Prior work in visual dialog has focused on training deep neural models on the
VisDial dataset in isolation, which has led to great progress, but is limiting
and wasteful. In this work, following recent trends in representation learning
for language, we introduce an approach to leverage pretraining on related
large-scale vision-language datasets before transferring to visual dialog.
Specifically, we adapt the recently proposed ViLBERT (Lu et al., 2019) model
for multi-turn visually-grounded conversation sequences. Our model is
pretrained on the Conceptual Captions and Visual Question Answering datasets,
and finetuned on VisDial with a VisDial-specific input representation and the
masked language modeling and next sentence prediction objectives (as in BERT).

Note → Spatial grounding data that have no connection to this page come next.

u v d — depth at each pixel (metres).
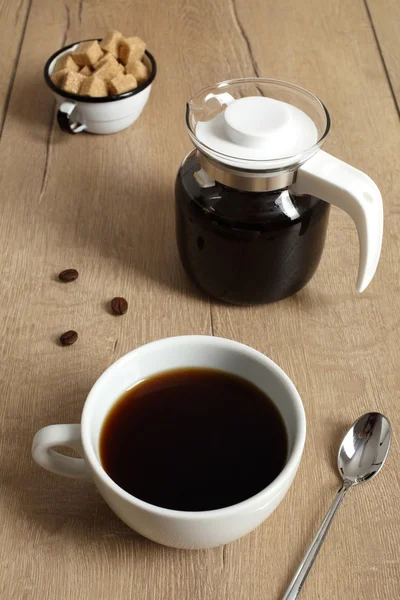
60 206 0.89
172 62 1.04
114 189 0.90
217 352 0.69
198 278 0.79
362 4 1.13
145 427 0.68
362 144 0.94
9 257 0.84
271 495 0.62
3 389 0.75
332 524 0.68
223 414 0.68
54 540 0.67
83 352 0.77
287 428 0.66
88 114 0.93
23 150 0.94
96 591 0.66
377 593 0.66
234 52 1.06
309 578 0.66
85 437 0.63
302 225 0.75
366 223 0.73
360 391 0.75
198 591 0.66
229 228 0.75
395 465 0.71
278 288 0.78
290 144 0.73
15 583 0.66
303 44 1.08
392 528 0.68
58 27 1.09
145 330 0.79
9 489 0.70
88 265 0.84
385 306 0.81
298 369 0.76
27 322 0.79
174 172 0.92
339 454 0.71
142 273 0.83
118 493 0.61
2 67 1.04
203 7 1.12
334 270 0.84
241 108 0.75
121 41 0.97
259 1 1.13
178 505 0.64
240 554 0.67
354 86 1.02
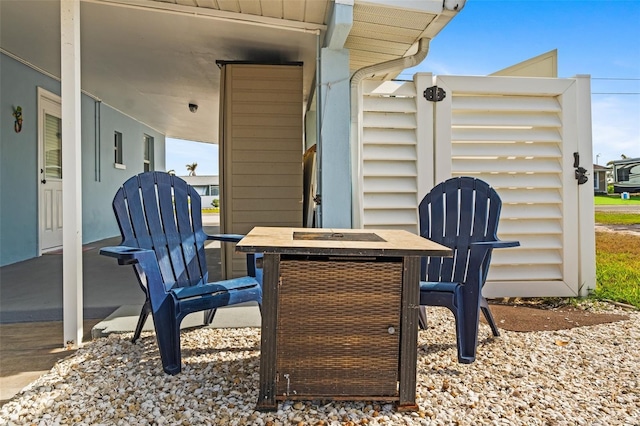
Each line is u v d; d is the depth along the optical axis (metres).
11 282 3.82
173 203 2.52
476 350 2.23
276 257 1.65
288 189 4.01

Our best single model achieves state-of-the-art on Visual Dialog, outperforming
prior published work (including model ensembles) by more than 1% absolute on
NDCG and MRR.
Next, we carefully analyse our model and find that additional finetuning
using ‘dense’ annotations i.e. relevance scores for all 100 answer options
corresponding to each question on a subset of the training set, leads to even
higher NDCG — more than 10% over our base model — but hurts MRR — more than
17% below our base model! This highlights a stark trade-off between the two
primary metrics for this task — NDCG and MRR. We find that this is because
dense annotations in the dataset do not correlate well with the original
ground-truth answers to questions, often rewarding the model for generic
responses (e.g. “can’t tell”).